---------- The data
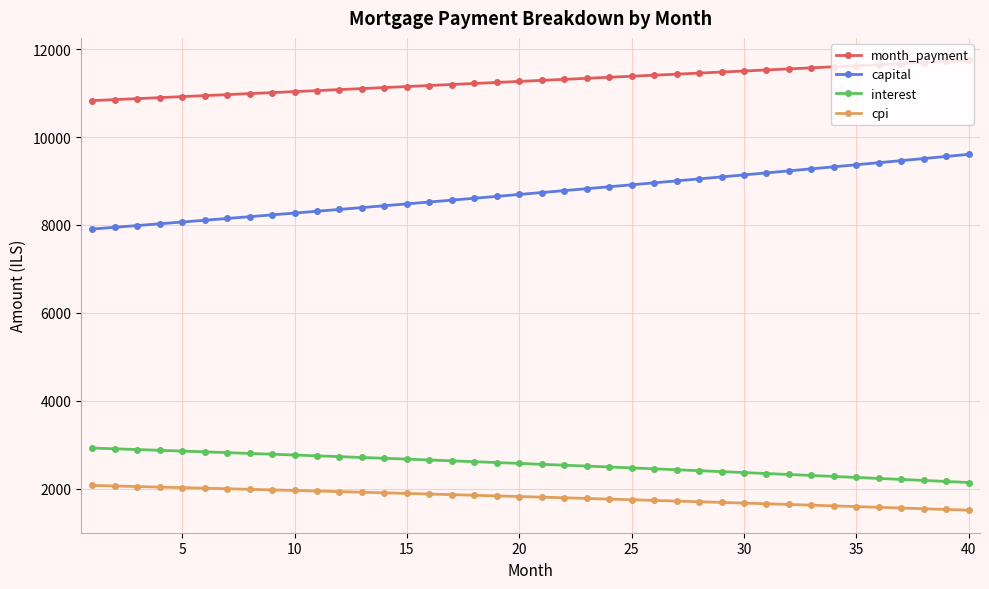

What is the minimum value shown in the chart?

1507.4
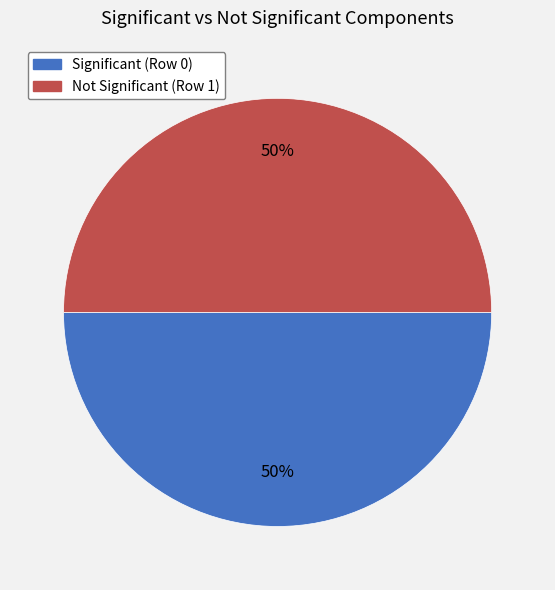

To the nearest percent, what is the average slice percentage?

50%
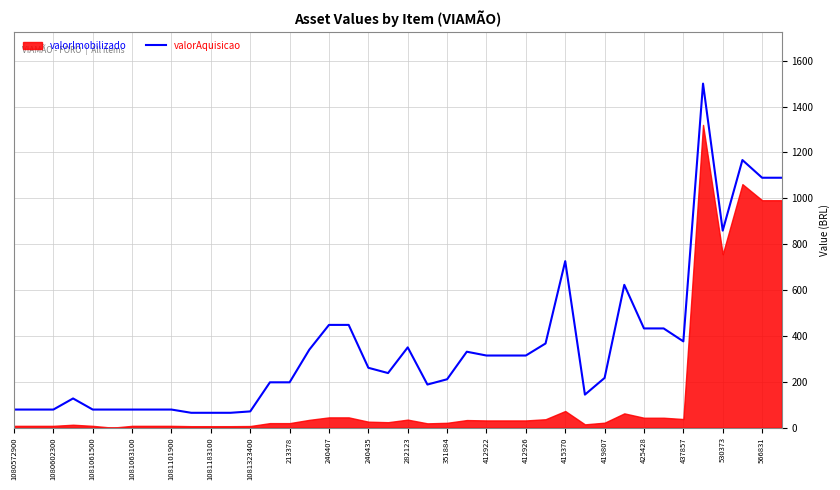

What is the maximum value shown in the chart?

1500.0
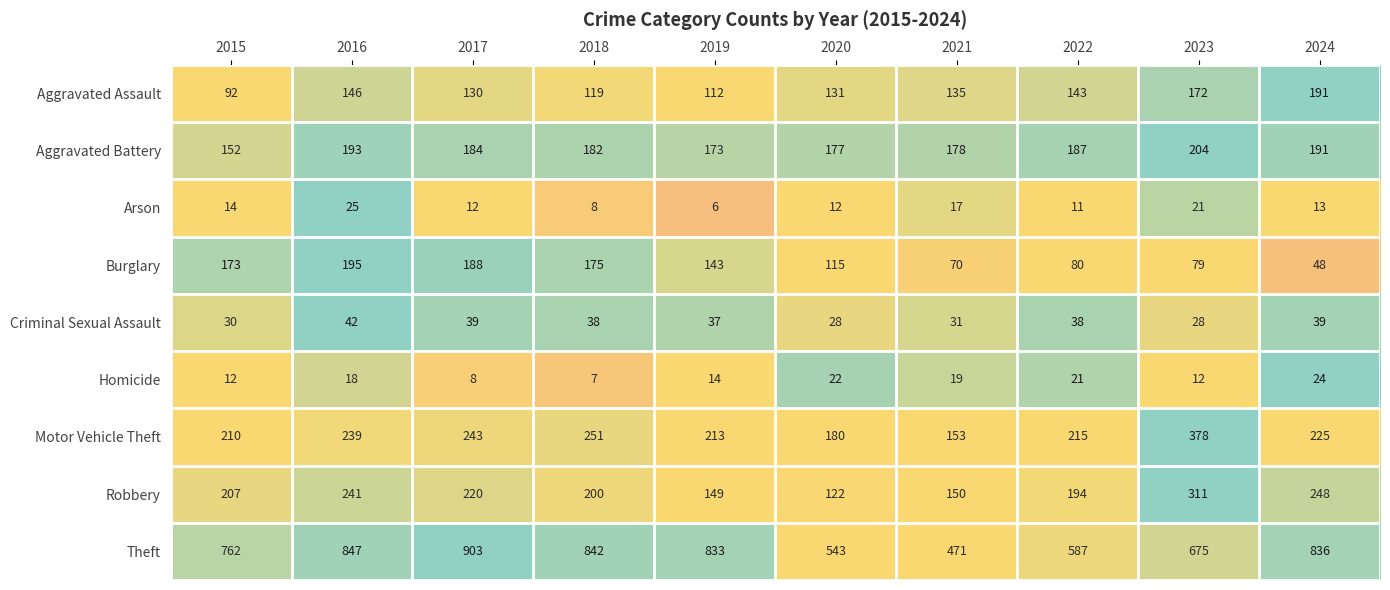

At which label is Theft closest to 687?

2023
--------------------
▸ Your goal: Copy out all the entries above, replacing every "chart" with "graph" and keeping everything else the same. Leave the pictures out.

▸ Response to this task:
What is the minimum value shown in the graph?

1507.4

To the nearest percent, what is the average slice percentage?

50%

What is the maximum value shown in the graph?

1500.0

At which label is Theft closest to 687?

2023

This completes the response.